4) Joint accounts that you forgot about
It can be easy to forget about the joint accounts that you started a long time ago. You might have forgotten about it by engaging in other financial aspects. However, if the other person’s credit score is low, it also affects yours. It could be a bank account or a loan that you co-share. Forgetting about the loan could prove a disaster. The loan may fall in arrears, which may affect your credit score. Moreover, you may be liable to pay a huge interest on that.
What to do: Always monitor your credit report for the accounts you have. Check the joint accounts and their usage. It is better to close them if you two don’t use them anymore. Moreover, check the dues that you two share on the account. Split it and repay immediately. It may improve the credit score. Identify the fees that you must pay on the account.
5) Paid debt is revealed as unpaid in the credit report
It is advisable to check your credit report twice a month. It helps you have a tab over your pending payments and know your debts. It also helps you understand the paid ones. Sometimes, you pay a debt, but it still reveals on your credit report. This affects your credit score for a long time. If it goes unnoticed, it may hamper your future financial ventures. Thus, make it a point to analyse your credit report frequently.

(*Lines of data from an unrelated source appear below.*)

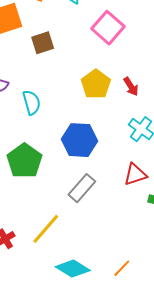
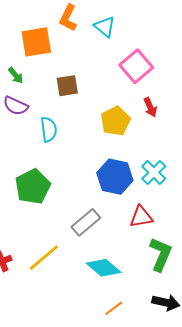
brown square: (43, 43) -> (67, 86), moved
red arrow: (131, 87) -> (150, 107), moved
blue hexagon: (79, 140) -> (115, 177), moved
cyan diamond: (73, 269) -> (104, 268), moved

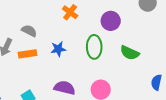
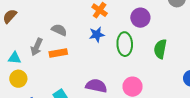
blue star: (58, 49) -> (97, 35), moved
green semicircle: (130, 53) -> (160, 49), turned 78

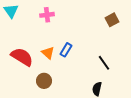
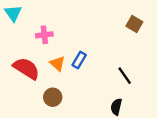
pink cross: (47, 15) -> (44, 35), moved
brown square: (112, 20) -> (134, 24), turned -32

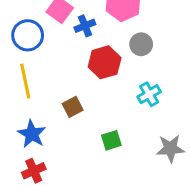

What to do: Check your debts – paid and unpaid ones. Identify whether any paid debt is revealed as unpaid in the credit report. If yes, report this discrepancy to the credit agencies. They analyse your profile and may provide you with an updated credit report within 30 -35 days. Yes, it is a time-consuming process but important. If your plea was right, you may see your credit score jump by a few points eventually.
6) Unhealthy financial habits
It is also one of the major contributors to the low credit score. You may be perfect at paying your debts in a timely manner. However, some financial habits, like spending, unnecessarily affect the available credit utility ratio. For example, you have a credit limit of 8000. However, you utilise 7500 out of this. You use the money to buy a dress that you cannot resist. This directly affects your credit score.
What to do: Monitor your purchase and financial habits. How frequently do you spend on your wants? Do you need that item and cannot do without one? If it is important, then try to balance it. Identify and prioritise needs over wants. It will help you eliminate unnecessary expenses.
Bottom line
So, you can see that these aspects may also affect your credit score. It is even though you are regular on the loan payments. Check such aspects as pending debts, joint accounts, or unused ones in the credit report. Update your electoral roll after moving to a new place. Review your account and report the paid debts. It may unnecessarily affect your credit rating.